DIRECTIONS FOR THIS TASK
Retype the records below exactly as they stand, but with no images.

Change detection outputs
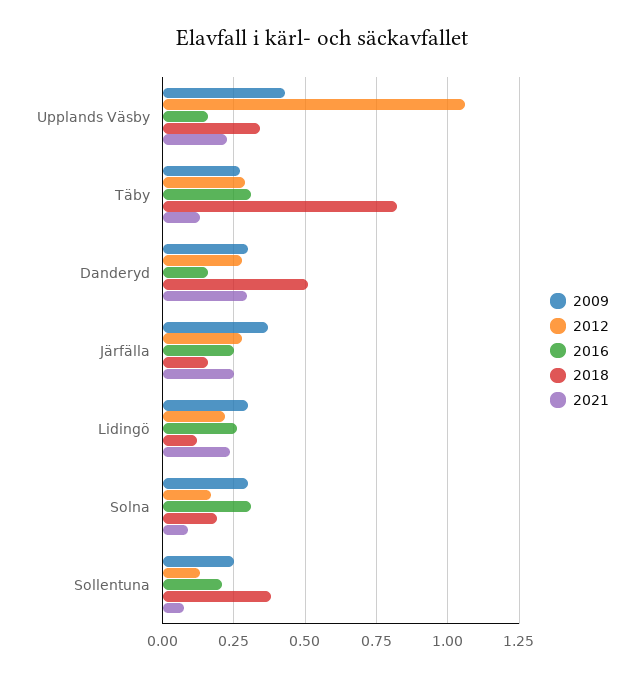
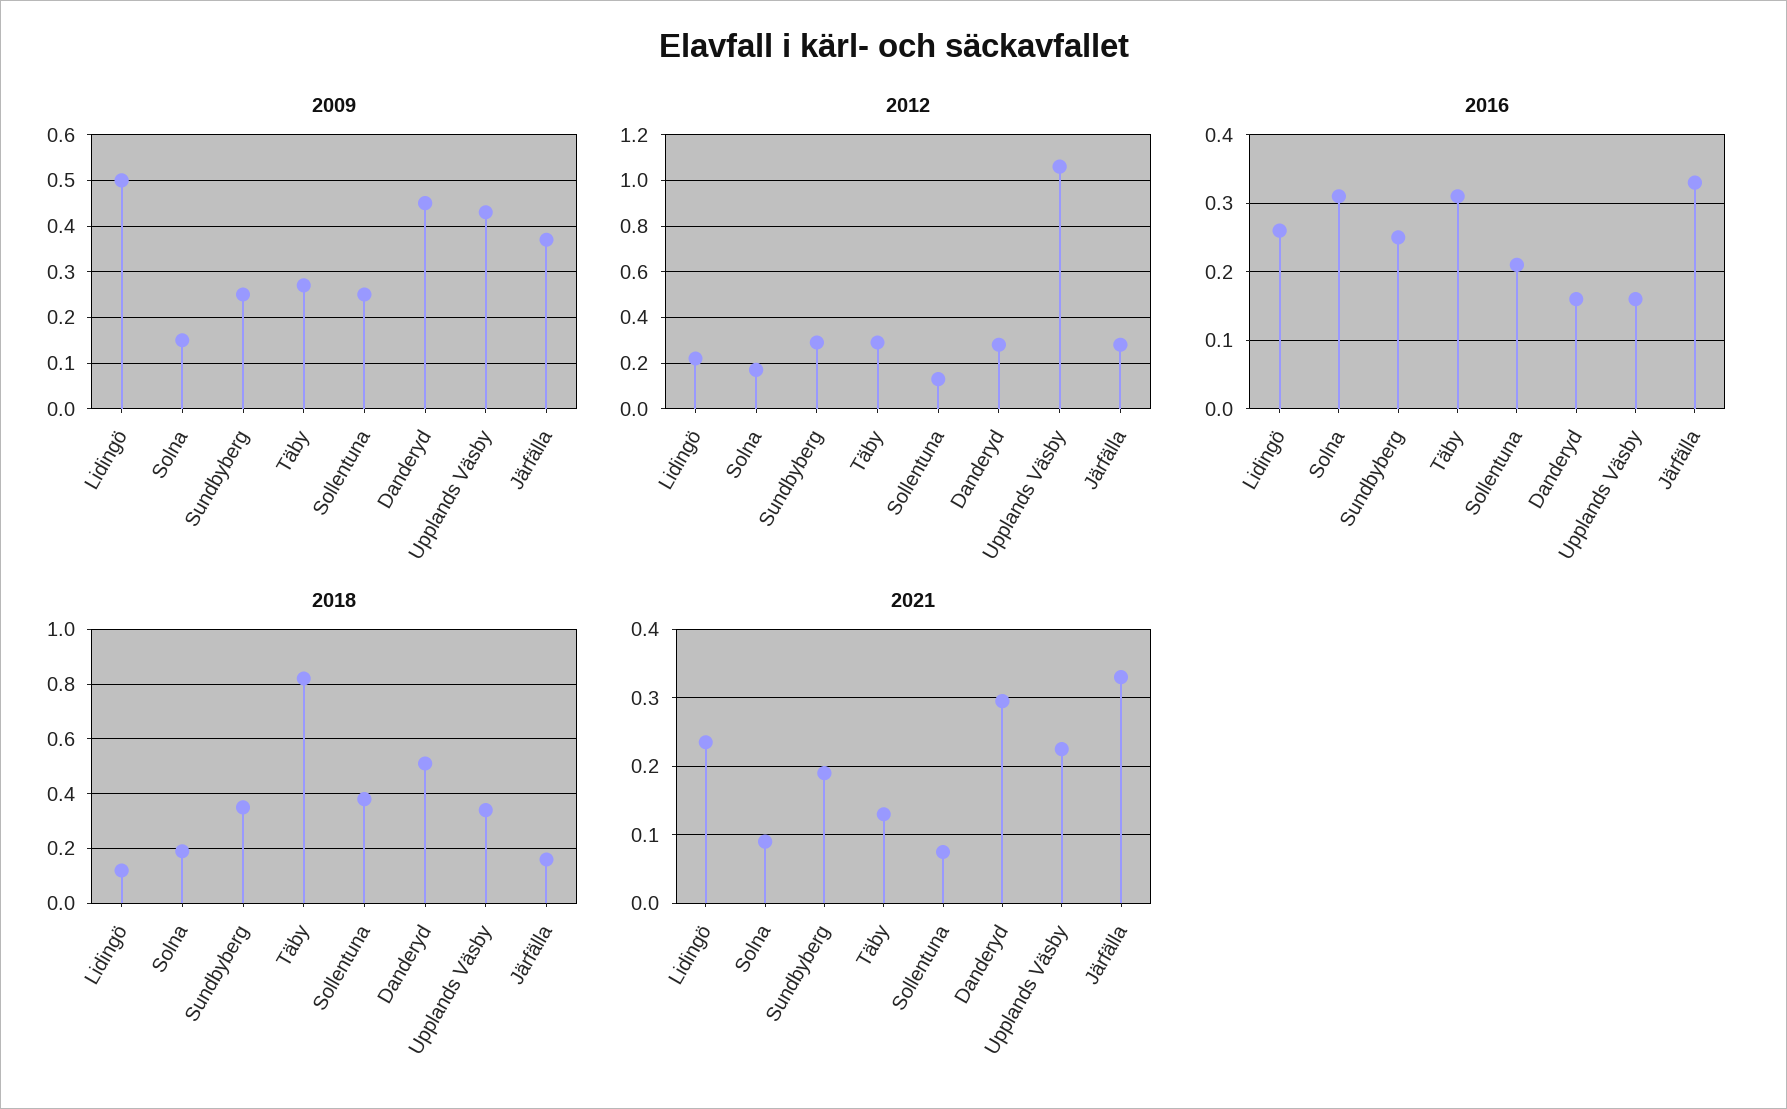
  {
    "2009": {
      "Upplands Väsby": 0.425,
      "Täby": 0.275,
-     "Danderyd": 0.3,
+     "Danderyd": 0.45,
      "Järfälla": 0.375,
-     "Lidingö": 0.3,
+     "Lidingö": 0.5,
-     "Solna": 0.3,
+     "Solna": 0.15,
-     "Sollentuna": 0.25
+     "Sollentuna": 0.25,
+     "Sundbyberg": 0.25
    },
    "2012": {
      "Upplands Väsby": 1.05,
      "Täby": 0.3,
      "Danderyd": 0.275,
      "Järfälla": 0.275,
      "Lidingö": 0.225,
      "Solna": 0.175,
-     "Sollentuna": 0.125
+     "Sollentuna": 0.125,
+     "Sundbyberg": 0.3
    },
    "2016": {
      "Upplands Väsby": 0.16,
      "Täby": 0.31,
      "Danderyd": 0.16,
-     "Järfälla": 0.25,
+     "Järfälla": 0.33,
      "Lidingö": 0.26,
      "Solna": 0.31,
-     "Sollentuna": 0.21
+     "Sollentuna": 0.21,
+     "Sundbyberg": 0.25
    },
    "2018": {
      "Upplands Väsby": 0.35,
      "Täby": 0.825,
      "Danderyd": 0.5,
      "Järfälla": 0.15,
      "Lidingö": 0.125,
      "Solna": 0.2,
-     "Sollentuna": 0.375
+     "Sollentuna": 0.375,
+     "Sundbyberg": 0.35
    },
    "2021": {
      "Upplands Väsby": 0.23,
      "Täby": 0.13,
      "Danderyd": 0.3,
-     "Järfälla": 0.25,
+     "Järfälla": 0.33,
      "Lidingö": 0.24,
      "Solna": 0.09,
-     "Sollentuna": 0.08
+     "Sollentuna": 0.08,
+     "Sundbyberg": 0.19
    }
  }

EXERCISE ANSWER
  {
    "2009": {
      "Upplands Väsby": 0.425,
      "Täby": 0.275,
-     "Danderyd": 0.3,
+     "Danderyd": 0.45,
      "Järfälla": 0.375,
-     "Lidingö": 0.3,
+     "Lidingö": 0.5,
-     "Solna": 0.3,
+     "Solna": 0.15,
-     "Sollentuna": 0.25
+     "Sollentuna": 0.25,
+     "Sundbyberg": 0.25
    },
    "2012": {
      "Upplands Väsby": 1.05,
      "Täby": 0.3,
      "Danderyd": 0.275,
      "Järfälla": 0.275,
      "Lidingö": 0.225,
      "Solna": 0.175,
-     "Sollentuna": 0.125
+     "Sollentuna": 0.125,
+     "Sundbyberg": 0.3
    },
    "2016": {
      "Upplands Väsby": 0.16,
      "Täby": 0.31,
      "Danderyd": 0.16,
-     "Järfälla": 0.25,
+     "Järfälla": 0.33,
      "Lidingö": 0.26,
      "Solna": 0.31,
-     "Sollentuna": 0.21
+     "Sollentuna": 0.21,
+     "Sundbyberg": 0.25
    },
    "2018": {
      "Upplands Väsby": 0.35,
      "Täby": 0.825,
      "Danderyd": 0.5,
      "Järfälla": 0.15,
      "Lidingö": 0.125,
      "Solna": 0.2,
-     "Sollentuna": 0.375
+     "Sollentuna": 0.375,
+     "Sundbyberg": 0.35
    },
    "2021": {
      "Upplands Väsby": 0.23,
      "Täby": 0.13,
      "Danderyd": 0.3,
-     "Järfälla": 0.25,
+     "Järfälla": 0.33,
      "Lidingö": 0.24,
      "Solna": 0.09,
-     "Sollentuna": 0.08
+     "Sollentuna": 0.08,
+     "Sundbyberg": 0.19
    }
  }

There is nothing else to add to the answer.